Since 1999, Marc has worked extensively with INTERPOL, the International Criminal Police Organization, headquartered in Lyon, France where he continues to serve as a Senior Advisor to the organization’s Steering Committee on Information Technology Crime. In that capacity, Marc has trained police forces throughout the Middle East, Africa, Europe, Latin America and Asia and has chaired numerous INTERPOL expert groups on next generation security threats.
In recognition of his professional experience, Marc was asked by the Secretary General of the United Nations International Telecommunications Union (ITU) to join his High Level Experts Group on Global Cybersecurity. He has also worked with other UN entities including the United Nations Institute for Disarmament Research on cyber warfare and has served as a Senior Researcher for the United Nations Counter-Terrorism Task Force on technical measures to counter terrorist use of the Internet.

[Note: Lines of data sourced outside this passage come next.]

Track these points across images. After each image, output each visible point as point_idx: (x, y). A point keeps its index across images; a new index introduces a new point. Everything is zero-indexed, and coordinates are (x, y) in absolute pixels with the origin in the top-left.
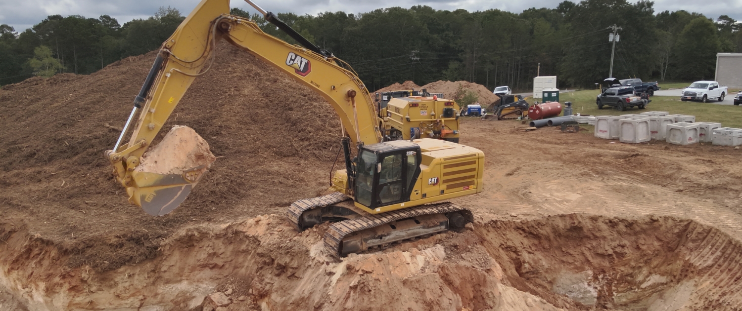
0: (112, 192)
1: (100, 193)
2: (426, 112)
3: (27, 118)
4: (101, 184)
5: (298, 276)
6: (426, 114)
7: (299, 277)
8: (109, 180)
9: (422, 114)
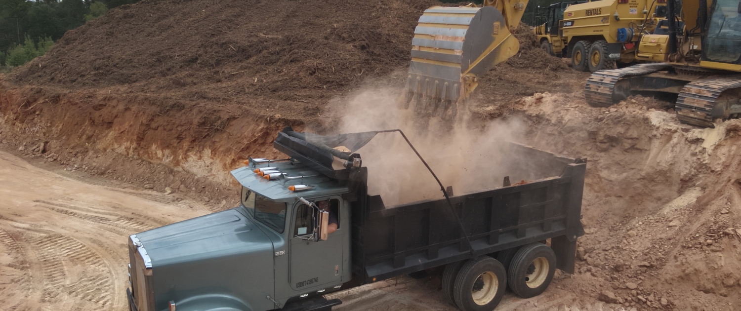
0: (318, 87)
1: (306, 88)
2: (635, 10)
3: (161, 33)
4: (304, 78)
5: (641, 148)
6: (636, 12)
7: (643, 149)
8: (311, 74)
9: (630, 13)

Marc has authored more than one dozen journal articles and ten book chapters on cybercrime, information security, critical infrastructure protection and cyberterrorism. Representative works have been published by the Harvard Journal of Law & Technology, Oxford University Press, Jane’s Intelligence Review, the American Bar Association, the FBI Law Enforcement Bulletin, the Institute of Electronic and Electronics Engineers (IEEE) and McGraw Hill Publishers.
Marc holds a Master of Public Administration from Harvard University and a Master of Science in the Management of Information Systems from the London School of Economics. In addition, he has served as a Fellow at Stanford University’s Center for International Security and Cooperation. Marc speaks fluent French, Spanish, Italian and German, with limited proficiency in Portuguese, Russian and Japanese.